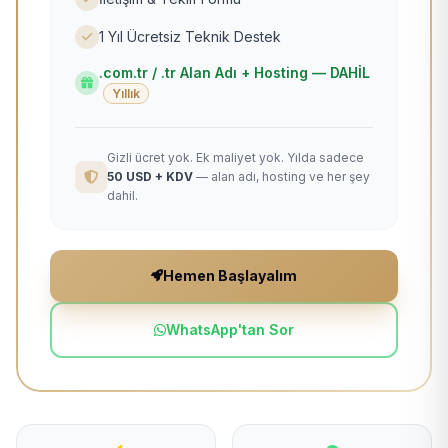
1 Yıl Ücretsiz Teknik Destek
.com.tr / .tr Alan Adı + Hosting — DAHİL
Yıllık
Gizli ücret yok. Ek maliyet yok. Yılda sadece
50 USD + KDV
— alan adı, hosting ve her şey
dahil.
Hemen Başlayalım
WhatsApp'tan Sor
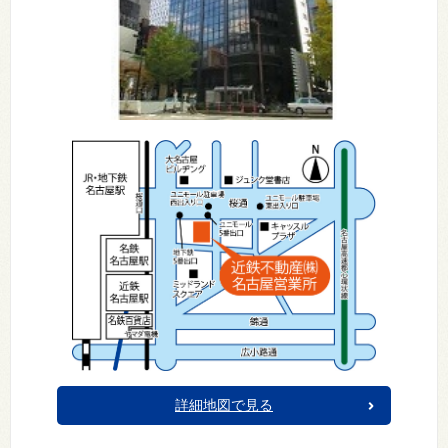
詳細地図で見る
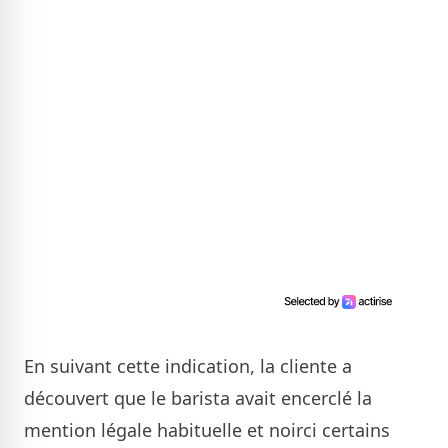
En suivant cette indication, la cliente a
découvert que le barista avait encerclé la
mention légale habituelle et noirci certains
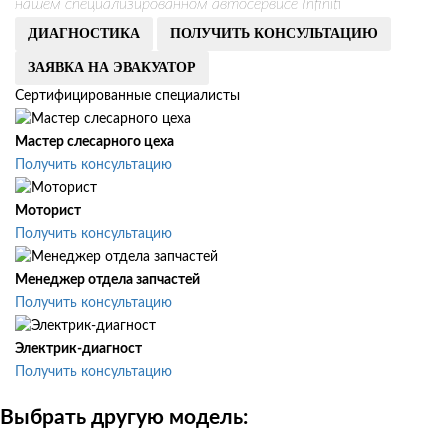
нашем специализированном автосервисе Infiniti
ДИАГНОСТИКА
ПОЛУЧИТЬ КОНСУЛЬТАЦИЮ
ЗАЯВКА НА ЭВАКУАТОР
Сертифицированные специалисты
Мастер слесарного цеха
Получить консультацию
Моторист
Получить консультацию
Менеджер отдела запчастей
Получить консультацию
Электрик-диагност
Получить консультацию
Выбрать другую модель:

•••••

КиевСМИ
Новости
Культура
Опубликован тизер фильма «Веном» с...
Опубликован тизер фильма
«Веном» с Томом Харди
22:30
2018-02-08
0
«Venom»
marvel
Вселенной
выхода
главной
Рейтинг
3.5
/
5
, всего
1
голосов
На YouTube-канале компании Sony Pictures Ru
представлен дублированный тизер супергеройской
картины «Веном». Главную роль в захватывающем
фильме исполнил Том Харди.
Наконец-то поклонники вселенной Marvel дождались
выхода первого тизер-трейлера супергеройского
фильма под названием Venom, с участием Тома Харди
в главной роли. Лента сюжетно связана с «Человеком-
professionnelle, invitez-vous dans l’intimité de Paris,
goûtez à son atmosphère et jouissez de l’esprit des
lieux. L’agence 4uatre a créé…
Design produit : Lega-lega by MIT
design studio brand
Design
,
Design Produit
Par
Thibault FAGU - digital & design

•••••

## Work request
Look above and copy only the lines from the one holding "1 Yıl Ücretsiz Teknik Destek" to the one holding "Менеджер отдела запчастей", both included, exactly, minus the pictures.

## Reply
1 Yıl Ücretsiz Teknik Destek
.com.tr / .tr Alan Adı + Hosting — DAHİL
Yıllık
Gizli ücret yok. Ek maliyet yok. Yılda sadece
50 USD + KDV
— alan adı, hosting ve her şey
dahil.
Hemen Başlayalım
WhatsApp'tan Sor
詳細地図で見る
En suivant cette indication, la cliente a
découvert que le barista avait encerclé la
mention légale habituelle et noirci certains
нашем специализированном автосервисе Infiniti
ДИАГНОСТИКА
ПОЛУЧИТЬ КОНСУЛЬТАЦИЮ
ЗАЯВКА НА ЭВАКУАТОР
Сертифицированные специалисты
Мастер слесарного цеха
Получить консультацию
Моторист
Получить консультацию
Менеджер отдела запчастей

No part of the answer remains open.